With the 2018 Farm Bill giving counties the same authority on forest management as the state, Libby (Lincoln County) has hired their own forester.” I believe the GNA program is evolving right now and I see it as a snowball on top of the hill that is gaining momentum as it rolls along. These are acres that are in need of either a fire or mechanical treatment, and obviously for everyone concerned, mechanical treatment is a better option,” Lorengo said.
He believes moderate conservationists are willing to sit down, compromise and work towards healthy forests using the GNA. “I’m happy to say that moderate conservation groups, local governments and state agencies are done with conflict. Even the tribes are having conversations about how they can implement the GNA. There are now a lot of collaborative groups around the state. They realize active management is beneficial. All of these stakeholders are seeing the GNA in a positive light.”
The state of Wyoming has been looking for ways to apply the GNA to rangeland improvements and watershed restoration projects, along with the forestry projects.

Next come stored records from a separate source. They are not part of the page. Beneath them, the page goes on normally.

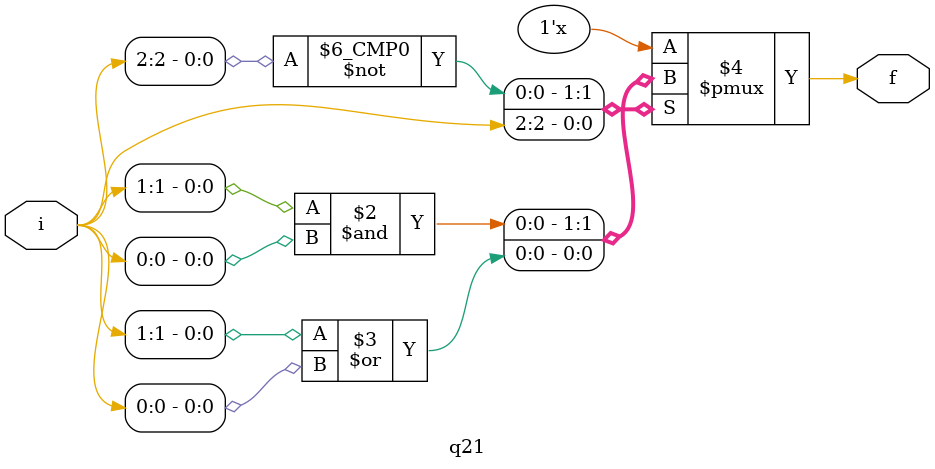
<source format=v>
module q21(i,f);
input [2:0]i;
output f;
reg f;
always @ (i)
begin
case(i[2])
0:f=i[1]&i[0];
1:f=i[1]|i[0];
endcase
end
endmodule



</source>
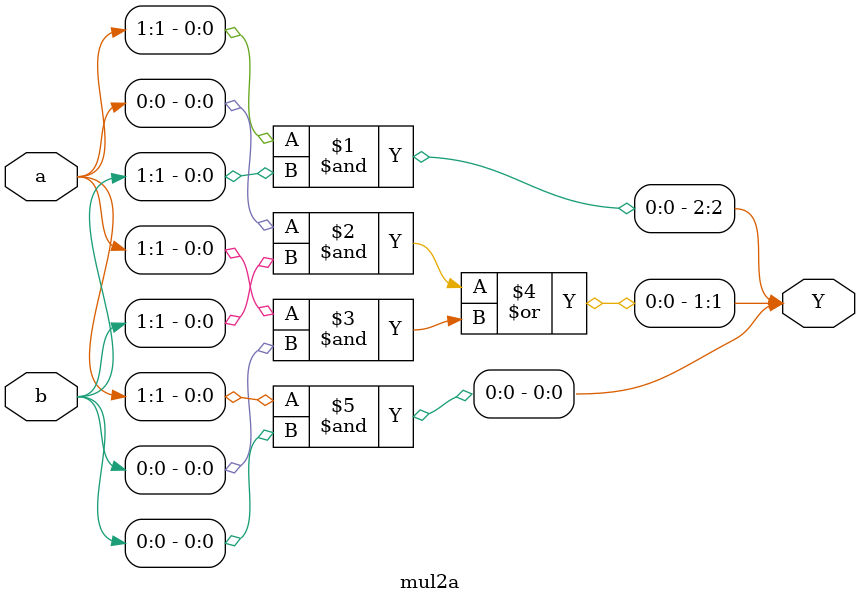
<source format=v>
module mul2a (
    input wire [1:0]a, b,
    output wire [2:0]Y
);

    assign Y[2] = a[1] & b[1];
    assign Y[1] = (a[0] & b[1]) | (a[1] & b[0]);
    assign Y[0] = a[1] & b[0];

endmodule
</source>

“Last fall our Game and Fish entered into agreement with the Forest Service for projects and the Wyoming Department of Agriculture is in the process of signing one,” noted Holly Kennedy, Federal Lands Associate, Wyoming Farm Bureau. “One of the places/resource concerns that the Department of Ag is looking to use it is to restore rangelands on the National Grasslands that have been damaged by prairie dog infestation. There is also work being done to apply it to removing trees that have been affected by the Bark Beetle.”